About me

I am a theoretical physicist with a strong inclination towards computational and mathematical work. My particular interest is the physics of strongly correlated electrons systems. Professionally I am currently leading a team of 19 engineers for Intel Corporation.

All about Intel Architecture

Developing high perfomance applications for Intel requires a substantial insight into the inner workings of the processors, such as the core pipelines, memory subsystems, I/O subsystem, energy management and processor configuration with model specific registers at boot time or during operation.

Apart from an in-depth understanding of the algorithm, successful optimization of applications requires the detailed analysis of the the application characteristics. Here, the performance monitoring unit comes in handy. It lets you analyze exactly, where which things happen at any given time on a processor and is an indespensible tool for an HPC adept.

Also, processor development largely depends on input from real-life applications. The requirements of such applications must be captured on current and simulated on future architectures in order to understand if a future archtecture meets the requirements of industry and science. Hence instruction tracing and simulation is a central part of my job.


If you want to achieve high performance, native programming is king. The prefered languages in the the industry and scientific community are C/C++ and Fortran and that is what I naturaly use to develop a solution. At times, however, those are not good enough to achieve what is required. At this point, more advanced methods are required, such as intrinsic programming or, as a last resort, IA assembly language, which lets you express what a native, yet high level language can’t, such as the AVX1, AVX2 and AVX512 instruction set extensions.

Of course, in practice many algorithms are drafted in or controlled by even higher level languages. A (non-representative) survey of my portfolio shows Matlab/Octave, Java, and Python as the main use cases. Julia has become somewhat more popular recently.
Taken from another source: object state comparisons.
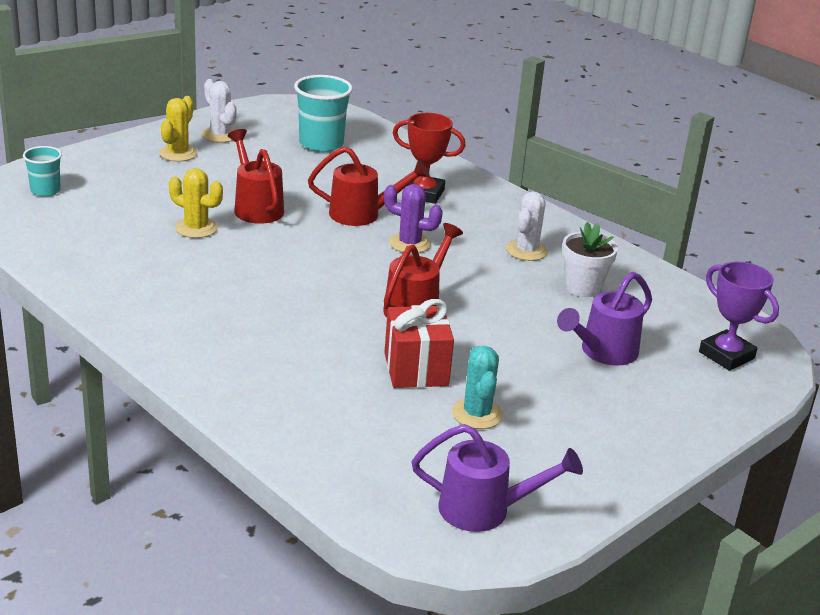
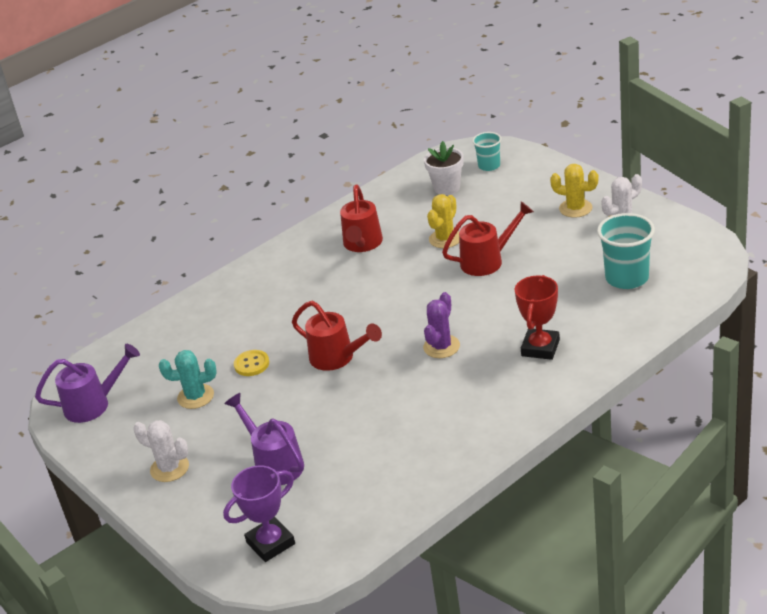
camera: 100 degrees right, 5 degrees up
(362, 214) = (489, 316): red watering can -> red watering can (362, 244)
(416, 369) = (251, 364): red gift -> yellow button
(484, 510) = (93, 404): purple watering can -> purple watering can turned 120 degrees counterclockwise
(526, 250) = (441, 416): white cactus -> white cactus (169, 468)
(583, 287) = (379, 453): white flower pot -> white flower pot (447, 188)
HPC, Clusters, supercomputers and parallelization

Programming highly parallel systems is at the heart of my job, hence I use MPI, OpenMP, PThreads and Co-Array Fortran on a daily basis. But there are other interesting alternatives as well! If only Google Go could develop into a distributed memory system, we would have a consistent native way of expressing parallel structures.


Algorithms related to Quantum Mechanics are my thing: Lanczos, Density Functional Theory, Quantum Monte-Carlo (all flavors, e.g. Auxiliary Field, Green’s Function, Diffusion, Variational) and Hartree-Fock. Please have a look at my publications page. Of course, finite difference methods (particularly in seismic, EM and again QM) and finite elements are my daily business.


Intel has an extensive management culture, focusing on meritocracy, the promotion of technical leadership and change management. The legal requirements of software development are also a central topic, such as export control and software license management.